[rohrpost] Krieg der Texter Interview

Matze Schmidt matze.schmidt at n0name.de
Mon Jul 5 14:19:59 CEST 2004


Interview

Krieg der Texter

jW befragte Matze Schmidt, TextJockey aus Berlin, dessen Lexikonartikel
zum Begriff "Différance" auf der deutschen Wikipedia, der
Online-Enzyklopädie unter Copyrightausschluss, einen so genannten
Edit-War auslöste.

F: Was ist ein Edit-War und wie kam zu dem Streit um die korrekte
Version des Artikels?

Ich könnte jetzt zwei Stories erzählen, je nach meiner Strategie für
eine Selbststilisierung. Die eine lautet: Ich geriet beim Suchen nach
irgendeiner Webseite zufällig auf die Seiten von de.wikipedia.org, der
deutschen Sektion der freien Enzyklopädie im World Wide Web, und gab
dort mehr aus Spaß als aus Berechnung den Suchbegriff "différance" ein.
Darauf wurde kaum etwas angezeigt außer ein Hyperlink zu Jacques
Derrida. Da das zu wenig und auch noch verfälschend war, beschloß ich,
selbst einen Artikel zu schreiben. Das ist die genialische Version. Die
heroische Version lautet: Ich habe den Kampf von langer Hand
vorbereitet, habe die gesellschaftliche Funktion und den inneren Diskurs
von Wikipedia recherchiert. Das alles, um diesen Edit-War zu
provozieren, also eine Art Krieg zwischen Autoren um die Bearbeitung des
Inhalts eben dieses speziellen Lexikoneintrags.

F: Um was geht es Dir dabei, ist das nur ein Privatkrieg auf
halböffentlichem Terrain?

Ich lasse mich darauf ein, weil nur eine Auseinandersetzung zu
Veränderung führt. Zwar gibt es sehr volle Seiten auf Wikipedia, die das
Programm eines Lexikonprojekts dieser Größenordnung bestimmen, und es
gibt offenbar auch viel Kontakt unter den Beteiligten, aber es gibt
wenig selbstreflexive und selbstkritische Artikel. Der Einwand, der
während der Diskussion um meine Version kam, war dann auch genau der
bürgerliche: Selbstreflexion ist nicht die Aufgabe einer Enzyklopädie
als Enzyklopädie, das müsse im Hintergrund laufen. Das kann man nun
leicht als anti-modernes Diktum entlarven. Dagegen zuhalten wäre aber
die reelle Prozesshaftigkeit von Text auf der Oberfläche, dem Frontend
selbst, die aber weggeblendet werden soll. Ein Wechselbezug Redaktion
und Diskurs, mit dem man arbeiten kann.
Damit zusammen hängt, daß Wikipedias Anspruch, eine freie Enzyklopädie
zu sein, nicht eingelöst werden kann mit der Vorstellung des berühmten
aufklärerischen Phantasmas eines "neutralen Standpunkts", von dem aus
die Lexikonbeiträge zu schreiben seien, so wie es sich Wikipedia selbst
vorschreibt. Gerade die Technik des Wiki bietet umfassende
Möglichkeiten, dieses Doppel, diese Fixierung auf Fixierung zu
vermeiden, indem nämlich buchstäblich jede und jeder die Artikel ändern
kann.

F: Hegt das Projekt der angeblich für alle offenen internationalen
Enzyklopädie also Einschluß- und Ausschluß-Strukturen?

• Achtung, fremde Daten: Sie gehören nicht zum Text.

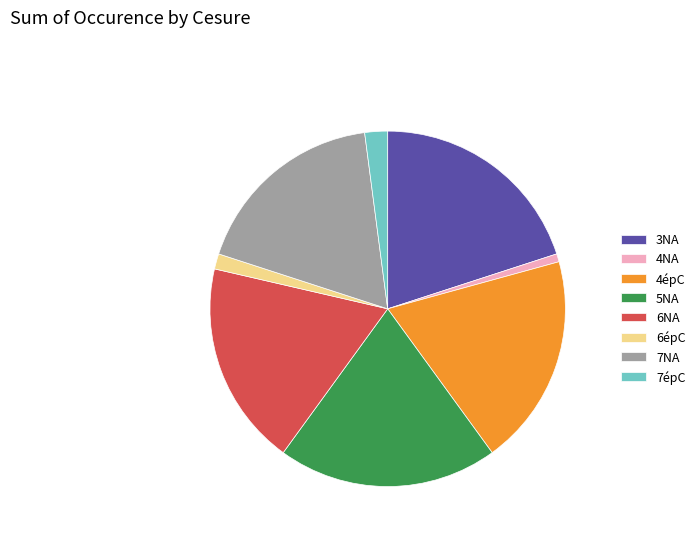

The 4épC slice represents 19% of the pie. True or false?

True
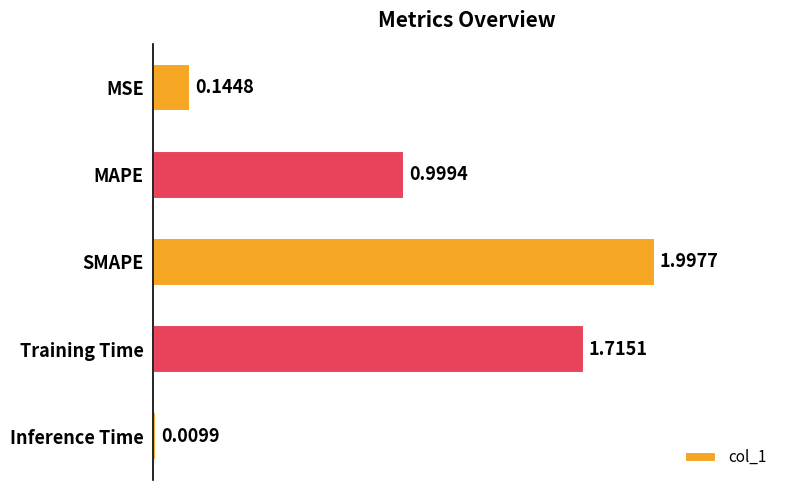

What is the label of the 1st bar from the bottom?

Inference Time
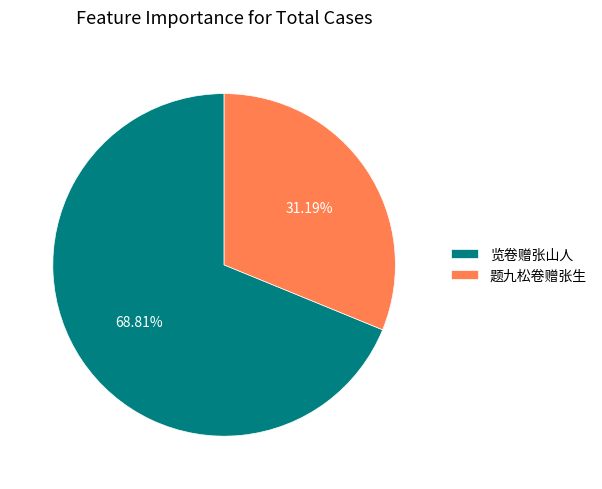

Rank the categories by value from highest to lowest.

览卷赠张山人, 题九松卷赠张生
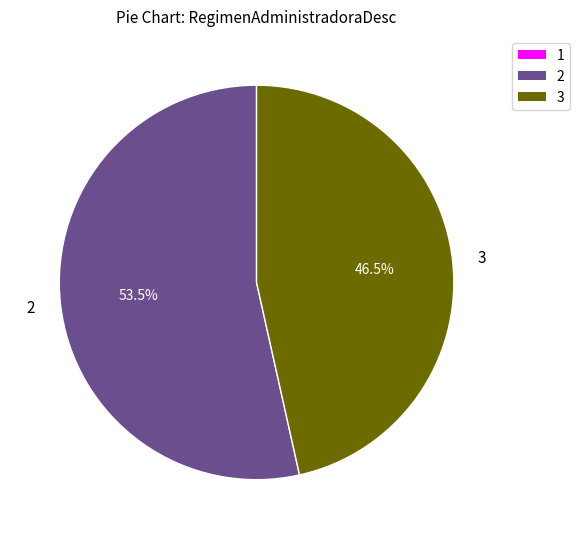

Does any single category account for the majority?

Yes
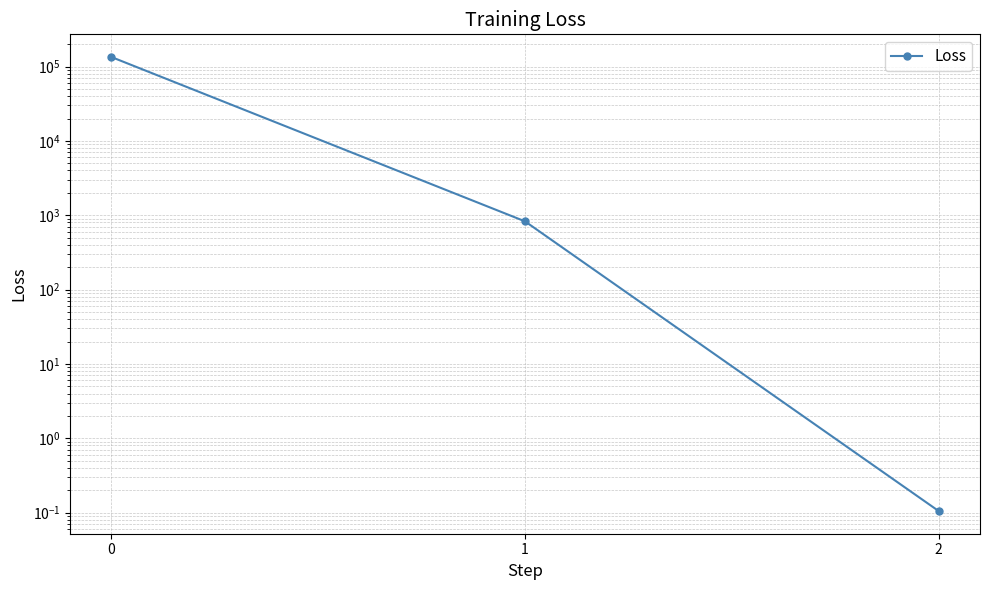

What is the smallest value displayed?

0.1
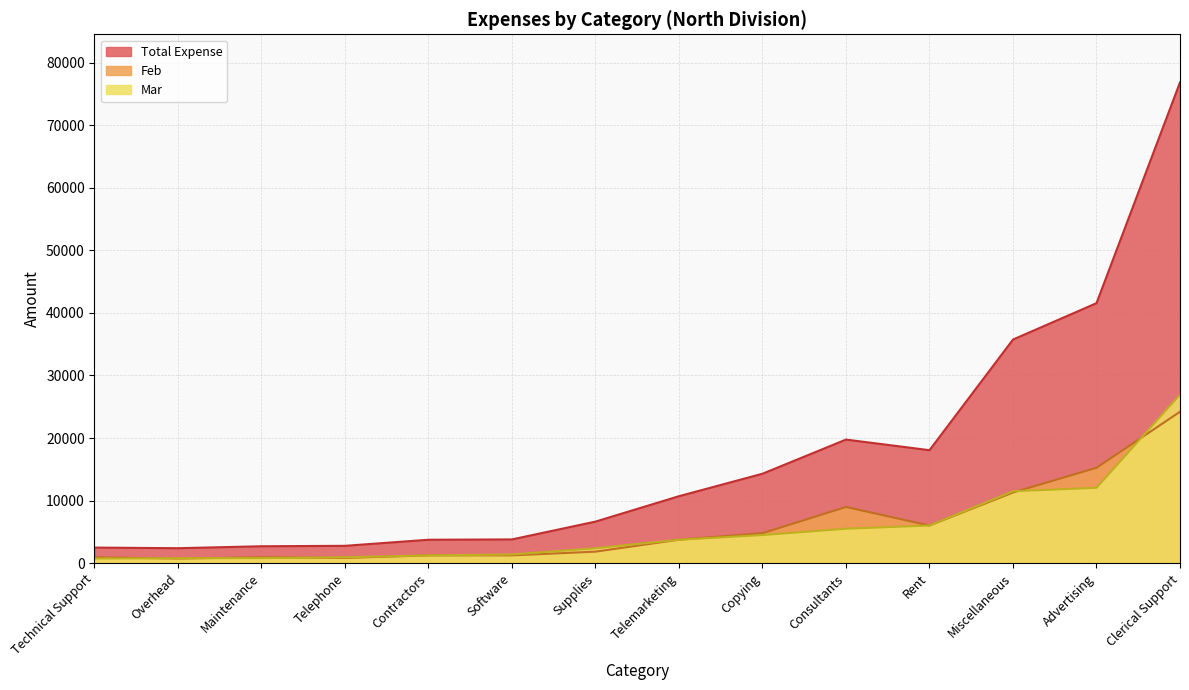

In Total Expense, how many points are higher than both neighbors (excluding endpoints)?

1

Ja, ganz bestimmt. Aber quasi auf materialsitischer Ebene! Ich werfe dem
Projekt frontal eine bestimmte dialektische Form der Ästhetik und der
Ökonomie vor. Zum einen sage ich: Ihr schreibt nicht, ihr fixiert! Damit
ist gemeint, daß Wikipedia das Konzept der kapitalistischen
Lexikonprojekte auf unterster Ebene kopiert. Nicht geklaute
urheberrechtlich geschützte Werke sind eine Gefahr, sondern die
unhinterfragte Ideologie des photografischen Konzepts von abschließender
Klärung, etwa um dem Chaos zu entgehen. Und zum anderen sage ich: Ihr
haltet die GPL, die General Public Licence mit der Idee des Copyleft,
und die Public Domain für Inseln im Netz, für Robinsonaden, die
eroberbar und claimbar seien. Und dann wollt ihr sie verteidigen. Dabei
verwechselt ihr die Public Domain als Gemeineigentum mit dem Eigentum,
das kein Eigen sein kann, weil es als Text ein ständiger Prozess ist -
wenn man so will eine permanente Revolution. Das ist keine modische oder
sophistische Diskussion mehr. Der Komplex aus Eigentum und
Privateigentum und Umwälzung steht hier zur Debatte.